While the COVID-19 pandemic gripped the U.S. in 2020, the nationwide rate of sudden unexplained infant deaths remained steady — except among Black babies, according to a study released recently.
The rate of sudden unexplained infant death, known as SUID, among white, Asian, American Indian and Hispanic babies all remained relatively steady or declined from 2019 to 2020, the study found. However, the rate increased substantially among Black babies.
“The significant increased rate of SUID among non-Hispanic Black infants from 2019 to 2020, but not among other single race and Hispanic infants, deserves further attention because it could be attributable to the COVID-19 pandemic and its impact on social determinants of health,” the study’s authors wrote.
The study attempted a holistic examination of sudden infant deaths in the U.S. from 2015 through 2020, focusing not just on sudden infant death syndrome or SIDS, but also deaths attributed to unknown causes, as well as accidental suffocation or strangulation in bed.

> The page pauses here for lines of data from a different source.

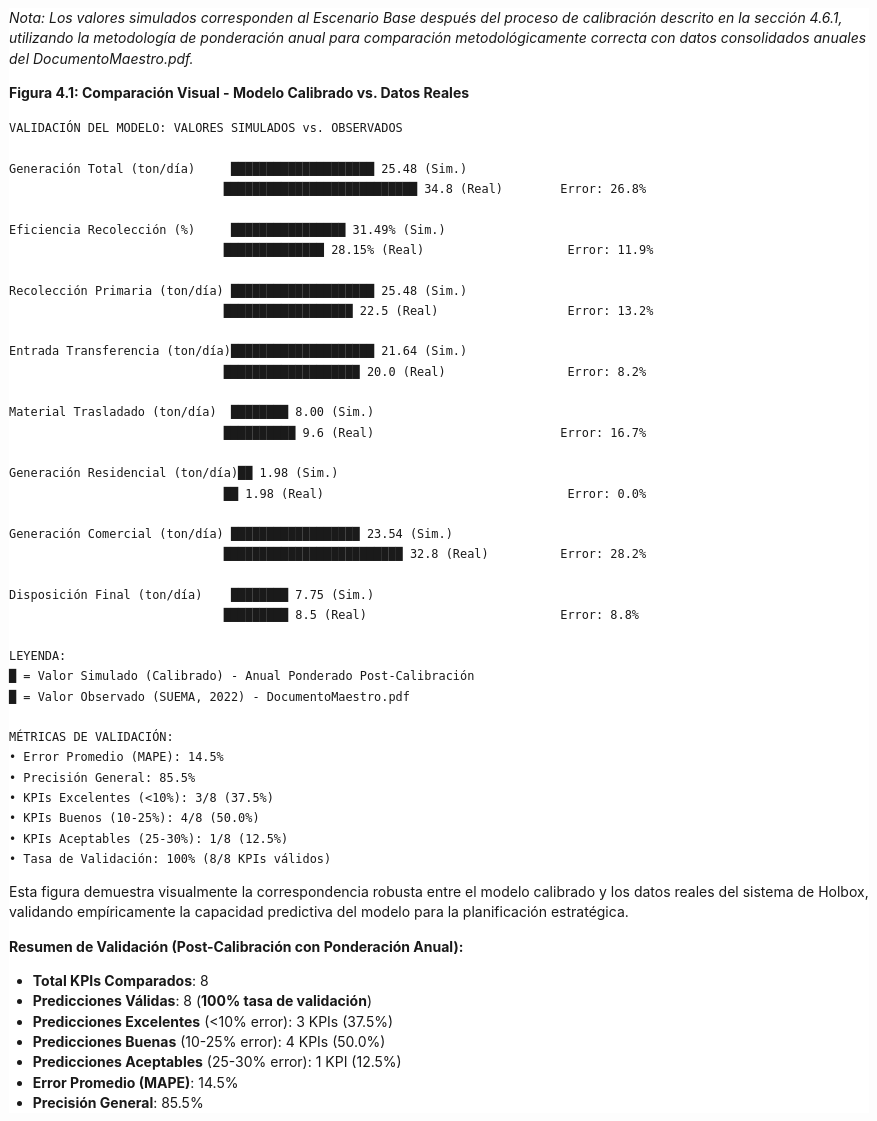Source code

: *Nota: Los valores simulados corresponden al Escenario Base después del proceso de calibración descrito en la sección 4.6.1, utilizando la metodología de ponderación anual para comparación metodológicamente correcta con datos consolidados anuales del DocumentoMaestro.pdf.*

**Figura 4.1: Comparación Visual - Modelo Calibrado vs. Datos Reales**

```
VALIDACIÓN DEL MODELO: VALORES SIMULADOS vs. OBSERVADOS
                                                                               
Generación Total (ton/día)     ████████████████████ 25.48 (Sim.)   
                              ███████████████████████████ 34.8 (Real)        Error: 26.8%

Eficiencia Recolección (%)     ████████████████ 31.49% (Sim.)      
                              ██████████████ 28.15% (Real)                    Error: 11.9%

Recolección Primaria (ton/día) ████████████████████ 25.48 (Sim.)   
                              ██████████████████ 22.5 (Real)                  Error: 13.2%

Entrada Transferencia (ton/día)████████████████████ 21.64 (Sim.)   
                              ███████████████████ 20.0 (Real)                 Error: 8.2%

Material Trasladado (ton/día)  ████████ 8.00 (Sim.)                
                              ██████████ 9.6 (Real)                          Error: 16.7%

Generación Residencial (ton/día)██ 1.98 (Sim.)                     
                              ██ 1.98 (Real)                                  Error: 0.0%

Generación Comercial (ton/día) ██████████████████ 23.54 (Sim.)     
                              █████████████████████████ 32.8 (Real)          Error: 28.2%

Disposición Final (ton/día)    ████████ 7.75 (Sim.)                
                              █████████ 8.5 (Real)                           Error: 8.8%

LEYENDA: 
█ = Valor Simulado (Calibrado) - Anual Ponderado Post-Calibración  
█ = Valor Observado (SUEMA, 2022) - DocumentoMaestro.pdf

MÉTRICAS DE VALIDACIÓN:
• Error Promedio (MAPE): 14.5%
• Precisión General: 85.5%  
• KPIs Excelentes (<10%): 3/8 (37.5%)
• KPIs Buenos (10-25%): 4/8 (50.0%)
• KPIs Aceptables (25-30%): 1/8 (12.5%)
• Tasa de Validación: 100% (8/8 KPIs válidos)
```

Esta figura demuestra visualmente la correspondencia robusta entre el modelo calibrado y los datos reales del sistema de Holbox, validando empíricamente la capacidad predictiva del modelo para la planificación estratégica.

**Resumen de Validación (Post-Calibración con Ponderación Anual):**
- **Total KPIs Comparados**: 8
- **Predicciones Válidas**: 8 (**100% tasa de validación**)
- **Predicciones Excelentes** (<10% error): 3 KPIs (37.5%)
- **Predicciones Buenas** (10-25% error): 4 KPIs (50.0%)  
- **Predicciones Aceptables** (25-30% error): 1 KPI (12.5%)
- **Error Promedio (MAPE)**: 14.5%
- **Precisión General**: 85.5%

SUID rates within racial groups had remained relatively constant for decades before the sharp increase in Black infant death rate in 2020.
“We would typically — ideally — look at five years of data in order to see any sort of trend emerging. So, these are very preliminary findings,” one of the study’s authors, Sharyn Parks Brown, told CNN. “But this is something that we’re going to have to continue monitoring.”

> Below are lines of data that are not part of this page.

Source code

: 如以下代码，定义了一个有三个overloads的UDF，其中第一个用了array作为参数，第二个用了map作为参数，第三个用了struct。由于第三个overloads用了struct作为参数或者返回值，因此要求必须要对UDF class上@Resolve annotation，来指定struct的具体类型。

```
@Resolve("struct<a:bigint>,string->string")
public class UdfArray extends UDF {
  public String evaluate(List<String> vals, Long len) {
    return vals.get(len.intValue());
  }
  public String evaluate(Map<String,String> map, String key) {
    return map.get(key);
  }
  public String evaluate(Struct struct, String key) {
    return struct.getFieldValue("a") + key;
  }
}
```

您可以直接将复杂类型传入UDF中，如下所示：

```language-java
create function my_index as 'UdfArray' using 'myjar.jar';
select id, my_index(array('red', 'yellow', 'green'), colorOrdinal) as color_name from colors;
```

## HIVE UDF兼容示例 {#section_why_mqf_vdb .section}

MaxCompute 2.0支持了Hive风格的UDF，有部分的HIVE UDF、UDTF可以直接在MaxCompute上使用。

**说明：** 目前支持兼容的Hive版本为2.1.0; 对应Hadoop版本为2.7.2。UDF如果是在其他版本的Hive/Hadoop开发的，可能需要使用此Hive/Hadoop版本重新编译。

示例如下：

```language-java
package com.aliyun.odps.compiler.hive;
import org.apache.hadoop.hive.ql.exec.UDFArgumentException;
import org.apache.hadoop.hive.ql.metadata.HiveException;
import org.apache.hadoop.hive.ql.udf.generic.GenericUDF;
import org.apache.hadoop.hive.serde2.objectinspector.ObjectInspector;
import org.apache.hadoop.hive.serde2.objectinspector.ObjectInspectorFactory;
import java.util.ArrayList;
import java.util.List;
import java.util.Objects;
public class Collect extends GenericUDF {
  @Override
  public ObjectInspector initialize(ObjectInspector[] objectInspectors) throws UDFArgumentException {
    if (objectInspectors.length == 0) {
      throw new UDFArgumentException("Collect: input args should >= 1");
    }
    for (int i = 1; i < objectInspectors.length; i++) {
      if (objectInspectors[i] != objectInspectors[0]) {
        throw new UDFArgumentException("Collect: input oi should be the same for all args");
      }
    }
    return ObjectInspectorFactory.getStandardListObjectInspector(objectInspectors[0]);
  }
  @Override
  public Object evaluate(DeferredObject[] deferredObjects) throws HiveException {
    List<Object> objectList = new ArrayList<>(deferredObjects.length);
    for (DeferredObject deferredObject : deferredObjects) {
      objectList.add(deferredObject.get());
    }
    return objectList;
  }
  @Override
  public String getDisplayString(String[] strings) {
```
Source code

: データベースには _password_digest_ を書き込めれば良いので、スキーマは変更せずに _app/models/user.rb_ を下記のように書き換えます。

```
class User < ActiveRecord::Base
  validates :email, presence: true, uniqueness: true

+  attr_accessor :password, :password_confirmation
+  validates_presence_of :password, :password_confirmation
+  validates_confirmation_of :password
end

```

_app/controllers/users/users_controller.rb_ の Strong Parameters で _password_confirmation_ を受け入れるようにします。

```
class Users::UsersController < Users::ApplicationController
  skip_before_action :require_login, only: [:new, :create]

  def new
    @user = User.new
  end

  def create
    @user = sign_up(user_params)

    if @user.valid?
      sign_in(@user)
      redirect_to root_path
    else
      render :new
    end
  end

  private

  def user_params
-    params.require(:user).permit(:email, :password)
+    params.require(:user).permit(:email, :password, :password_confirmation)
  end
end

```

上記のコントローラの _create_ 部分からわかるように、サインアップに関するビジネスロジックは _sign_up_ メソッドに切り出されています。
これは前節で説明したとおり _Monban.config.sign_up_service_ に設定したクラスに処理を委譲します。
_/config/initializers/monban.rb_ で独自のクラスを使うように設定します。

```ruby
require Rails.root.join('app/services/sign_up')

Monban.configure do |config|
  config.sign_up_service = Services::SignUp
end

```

Researchers also focused on changes in reporting of infant deaths. Though the SIDS rate increased by 20 percent between 2019 and 2020, the overall SUID rate did not change significantly.
Medical experts say that discrepancy is likely because SIDS is not well understood, leaving medical examiners to make their own judgments when an infant dies suddenly.
“The root causes of, and distinction between, SIDS and an unknown cause of death are poorly defined,” Cheryl L. Clark, associate director of epidemiology, evaluation and metrics at the Association of Maternal and Child Health Programs, told CNN. She was not involved in the new study.
Similarly, the study authors said the SIDS increase from 2019 to 2020 “was likely attributed to diagnostic shifting” and not COVID-19.